▸ **What to do**: Gather all lines in the entries that include the word "Friday".

▸ **Records for processing**:
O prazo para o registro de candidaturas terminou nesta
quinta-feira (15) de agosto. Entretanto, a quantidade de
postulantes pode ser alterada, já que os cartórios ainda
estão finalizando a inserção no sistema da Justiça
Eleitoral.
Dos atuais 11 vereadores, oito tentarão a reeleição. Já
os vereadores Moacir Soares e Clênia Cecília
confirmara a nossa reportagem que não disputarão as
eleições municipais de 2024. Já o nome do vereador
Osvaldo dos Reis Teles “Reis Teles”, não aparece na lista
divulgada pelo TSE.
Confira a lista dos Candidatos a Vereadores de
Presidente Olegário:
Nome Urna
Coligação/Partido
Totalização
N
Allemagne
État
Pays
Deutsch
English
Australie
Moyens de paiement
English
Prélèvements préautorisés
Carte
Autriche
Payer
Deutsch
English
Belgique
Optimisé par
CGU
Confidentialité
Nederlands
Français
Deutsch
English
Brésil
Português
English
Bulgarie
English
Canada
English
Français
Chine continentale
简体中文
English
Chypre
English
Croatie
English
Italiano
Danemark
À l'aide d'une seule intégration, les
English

--

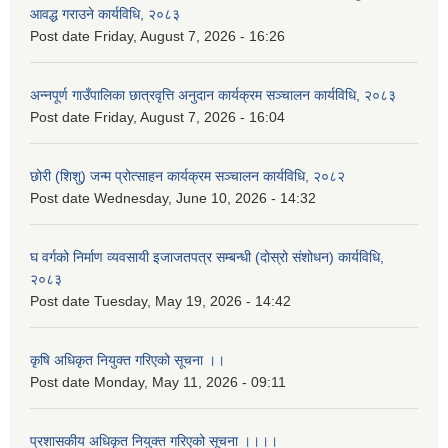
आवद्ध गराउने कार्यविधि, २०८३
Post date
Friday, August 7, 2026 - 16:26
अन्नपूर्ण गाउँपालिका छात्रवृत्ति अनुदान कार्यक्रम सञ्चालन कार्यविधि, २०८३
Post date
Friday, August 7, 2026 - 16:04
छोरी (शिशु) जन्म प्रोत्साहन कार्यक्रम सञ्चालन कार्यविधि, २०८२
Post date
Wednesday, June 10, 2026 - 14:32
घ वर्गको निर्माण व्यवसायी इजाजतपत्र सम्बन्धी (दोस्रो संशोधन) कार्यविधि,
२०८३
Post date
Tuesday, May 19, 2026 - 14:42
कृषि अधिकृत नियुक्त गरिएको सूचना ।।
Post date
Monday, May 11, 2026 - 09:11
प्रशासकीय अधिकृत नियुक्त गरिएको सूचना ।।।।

▸ **Task solution**:
Friday, August 7, 2026 - 16:26
Friday, August 7, 2026 - 16:04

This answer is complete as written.